Correctness: I did not have time to thoroughly check all the proofs, but skimmed through some of them and did not find any errors. It is quite possible that I might have missed them. The claims made in the introduction about computational complexity are not really borne out later in the paper, as noted above. To set more realistic expectations for the reader, the nature of the assumptions (perfect realizability, small covering number, optimization oracle for potentially large neural networks) should be mentioned along with or instead of those claims.

Clarity: On the whole, the paper is fairly clear, apart from the misleading claims I have already described above.

Relation to Prior Work: The prior work section in the appendix is brief but serviceable. However, the comparison of the strengths and weaknesses of this work compared to existing literature is unfortunately one-sided. In particular, the claims of prior algorithms being computationally challenging (l. 496) apply to this work as well, and the following claim about not requiring additional assumptions on the transition model are wrong; assumption 4.1 is most certainly a (strong) additional assumption.

Reproducibility: Yes

### Review 3

Summary and Contributions: The authors propose a least-square value iteration algorithm with exploration bonus and derive regret bounds under both kernel and neural approximation schemes.

Strengths: The results are mainly theoretical. Such results provide insights for further understanding of the conditions needed for RL algorithms to converge to near-optimal solutions.

Weaknesses: It is not clear how much impact the proposed algorithm has to RL in practice.

Correctness: I did not check the proofs but the results seem plausible.

Clarity: The paper is easy to read, assuming that the reader is already familiar with most of the ideas in the literature this work is building on.

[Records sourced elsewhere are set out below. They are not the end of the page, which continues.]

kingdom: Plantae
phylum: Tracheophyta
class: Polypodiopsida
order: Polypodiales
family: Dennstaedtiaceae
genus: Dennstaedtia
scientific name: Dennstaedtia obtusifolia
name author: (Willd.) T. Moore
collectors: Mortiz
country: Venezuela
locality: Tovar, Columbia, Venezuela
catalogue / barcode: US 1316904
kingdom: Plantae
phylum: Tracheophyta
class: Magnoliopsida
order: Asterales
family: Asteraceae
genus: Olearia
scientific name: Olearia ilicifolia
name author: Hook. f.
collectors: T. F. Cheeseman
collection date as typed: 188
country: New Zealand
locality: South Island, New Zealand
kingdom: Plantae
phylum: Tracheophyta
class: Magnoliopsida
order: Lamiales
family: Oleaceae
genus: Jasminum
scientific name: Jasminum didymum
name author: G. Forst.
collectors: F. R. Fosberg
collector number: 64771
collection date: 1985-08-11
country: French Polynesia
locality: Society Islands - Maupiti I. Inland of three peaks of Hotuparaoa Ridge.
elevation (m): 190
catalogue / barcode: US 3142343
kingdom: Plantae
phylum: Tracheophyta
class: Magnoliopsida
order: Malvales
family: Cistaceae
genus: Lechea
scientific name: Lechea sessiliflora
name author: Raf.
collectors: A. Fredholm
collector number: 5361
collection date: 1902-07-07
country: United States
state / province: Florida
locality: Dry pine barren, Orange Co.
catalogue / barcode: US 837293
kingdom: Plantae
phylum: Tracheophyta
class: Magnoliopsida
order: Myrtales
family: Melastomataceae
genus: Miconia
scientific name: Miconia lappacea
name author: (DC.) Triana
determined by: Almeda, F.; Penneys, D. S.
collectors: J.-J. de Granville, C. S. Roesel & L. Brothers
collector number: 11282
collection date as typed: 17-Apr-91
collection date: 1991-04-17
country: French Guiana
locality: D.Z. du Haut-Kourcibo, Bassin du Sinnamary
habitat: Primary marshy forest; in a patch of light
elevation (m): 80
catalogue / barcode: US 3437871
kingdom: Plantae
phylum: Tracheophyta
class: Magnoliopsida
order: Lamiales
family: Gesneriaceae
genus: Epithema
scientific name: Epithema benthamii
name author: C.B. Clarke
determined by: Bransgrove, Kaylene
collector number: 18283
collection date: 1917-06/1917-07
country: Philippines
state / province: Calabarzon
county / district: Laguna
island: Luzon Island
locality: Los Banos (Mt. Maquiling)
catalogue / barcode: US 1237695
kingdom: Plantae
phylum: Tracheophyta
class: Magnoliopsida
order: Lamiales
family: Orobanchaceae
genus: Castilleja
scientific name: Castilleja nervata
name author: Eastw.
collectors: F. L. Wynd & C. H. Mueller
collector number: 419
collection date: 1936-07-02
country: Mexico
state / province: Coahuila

Relation to Prior Work: The authors did a decent job connecting the present work to prior works.

Reproducibility: Yes

Additional Feedback: It would be great if the authors could provide more insights in terms of how the proposed algorithm (such as the use of proper exploration bonus) can be applicable in practice. For example, if the regret bound for NOVI is always worse than that of KOVI, why would one use NOVI? ===== Post-Rebuttal ===== I have read the authors' feedback, I maintain my score. Thank you.

### Review 4

Summary and Contributions: The authors proposed two provably efficient reinforcement learning algorithms called Kernel Optimistic least-squares Value Iteration (KOVI) and Neural Optimistic least-squares Value Iteration (NOVI) in episodic Markov Decision Processes with the horizon H, where both achieve O(H^2\sqrt(T))-regret bounds. Compared to the previous works with either tabular learning or linear function approximations, the submission has its novelty on the use of the powerful approximators such as Reproducing Kernel Hilbert Spaces (RKHSs) and overparameterized neural networks.

Strengths: The contribution of the submission is enough in the sense that it is the first provably efficient reinforcement learning methods with kernel and neural network approximations.

Weaknesses: Although the algorithm is shown to be computationally and statistically efficient, it seems difficult to be used in practice for the long-horizon setting (due to H^2 order). However, the submission is highly meaningful since this can give theoretical motivations for later works.

Correctness: Derivations and claims seem to be correct. This is a theoretical work without empirical studies.

Clarity: The submission is clearly written with clear mathematical definitions and notations. Sufficient explanations are given for all assumptions and theorems with the intuitive meaning of each term.

Relation to Prior Work: The relation to prior works is clearly specified in Appendix.

Reproducibility: Yes

Additional Feedback: The submission is extremely well-written, so there are not many comments I could make. The reason I score “accept” is due to the low confidence in my evaluation. One simple question is on Assumption 4.2 and Assumption 4.5. (which deal with assumptions on eigenvalues) and how it affects the proof. --- After I read other reviewers' comments and author response, I decided to keep my score.